In 2017, the Idaho Legislature approved the CTE building project and appropriated $10 million with the requirement that LC State match the funds. In 2020, the Legislature, through the Permanent Building Fund, appropriated another $2.5 million after construction bids came in higher than anticipated. Schweitzer Engineering Laboratories donated $2 million to the project, while SEL founder Edmund O. Schweitzer, III, and his wife Beatriz donated another $1 million as did the J.A. and Kathyrn Albertson Family Foundation. In all, donations have helped generate just under $7.5 million towards the CTE center. Construction on the Schweitzer CTE Center began on April 19, 2019.
Former LC State president J. Anthony (Tony) Fernandez was one of the guest speakers during Friday’s ceremony and discussed how he worked with Lewiston School Superintendent Bob Donaldson to get the ball rolling on the project. To get the community involved, one of Fernandez’s first phone calls was to the Schweitzers. Both Edmund and Beatriz spoke Friday about the importance of being able to get a good education and job without having to move away.
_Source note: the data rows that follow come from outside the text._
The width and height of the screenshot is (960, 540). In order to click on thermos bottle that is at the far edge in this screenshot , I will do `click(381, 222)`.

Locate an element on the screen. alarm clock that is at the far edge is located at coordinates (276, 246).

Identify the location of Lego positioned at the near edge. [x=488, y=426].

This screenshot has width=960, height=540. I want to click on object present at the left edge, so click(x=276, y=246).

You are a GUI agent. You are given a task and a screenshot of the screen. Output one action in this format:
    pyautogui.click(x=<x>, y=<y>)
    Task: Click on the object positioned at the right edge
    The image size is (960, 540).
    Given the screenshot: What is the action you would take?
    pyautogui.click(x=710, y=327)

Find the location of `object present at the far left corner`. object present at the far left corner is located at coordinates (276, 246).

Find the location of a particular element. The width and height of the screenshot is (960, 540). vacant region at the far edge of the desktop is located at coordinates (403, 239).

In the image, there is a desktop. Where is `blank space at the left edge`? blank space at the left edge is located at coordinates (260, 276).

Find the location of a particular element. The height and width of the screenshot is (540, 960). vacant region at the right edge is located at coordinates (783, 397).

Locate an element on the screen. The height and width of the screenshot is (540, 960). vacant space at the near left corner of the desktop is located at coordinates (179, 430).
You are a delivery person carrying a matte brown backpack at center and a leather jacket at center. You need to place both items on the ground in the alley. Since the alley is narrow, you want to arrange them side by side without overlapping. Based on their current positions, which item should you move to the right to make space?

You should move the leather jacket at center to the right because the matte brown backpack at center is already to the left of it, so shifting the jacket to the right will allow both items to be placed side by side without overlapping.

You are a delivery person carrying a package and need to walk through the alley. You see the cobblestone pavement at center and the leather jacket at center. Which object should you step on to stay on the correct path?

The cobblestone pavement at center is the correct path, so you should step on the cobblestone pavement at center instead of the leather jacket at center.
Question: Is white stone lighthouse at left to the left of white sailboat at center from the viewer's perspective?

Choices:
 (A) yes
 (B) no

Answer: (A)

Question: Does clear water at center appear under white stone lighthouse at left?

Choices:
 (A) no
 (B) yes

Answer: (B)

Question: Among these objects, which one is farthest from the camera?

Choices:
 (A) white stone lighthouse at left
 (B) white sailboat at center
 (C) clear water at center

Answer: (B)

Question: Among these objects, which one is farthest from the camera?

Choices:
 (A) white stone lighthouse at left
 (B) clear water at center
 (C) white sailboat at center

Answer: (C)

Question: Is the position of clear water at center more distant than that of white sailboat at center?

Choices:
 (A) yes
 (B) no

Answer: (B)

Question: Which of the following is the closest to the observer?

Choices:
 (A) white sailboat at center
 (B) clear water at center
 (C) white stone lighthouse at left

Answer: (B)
They said they saw the importance of such a facility and quickly partnered with the college, which included providing a faculty member for the industrial electronics technology program.
Other speakers on Friday included State Board of Education President Debbie Critchfield, who stressed the LC State-Lewiston collaboration should be followed elsewhere, and Idaho Division of Career & Technical Education Administrator Clay Long, an LC State alum, who praised the project as being a huge benefit to the state.
The seven programs that will be housed at the center include auto mechanics technology, CNC machining technology, information technology, engineering technology, industrial electronics technology, industrial maintenance and millwright technology, and heating, ventilation, air conditioning, and refrigeration (HVAC-R) technology.
Following the ceremony, guided tours of the building were conducted.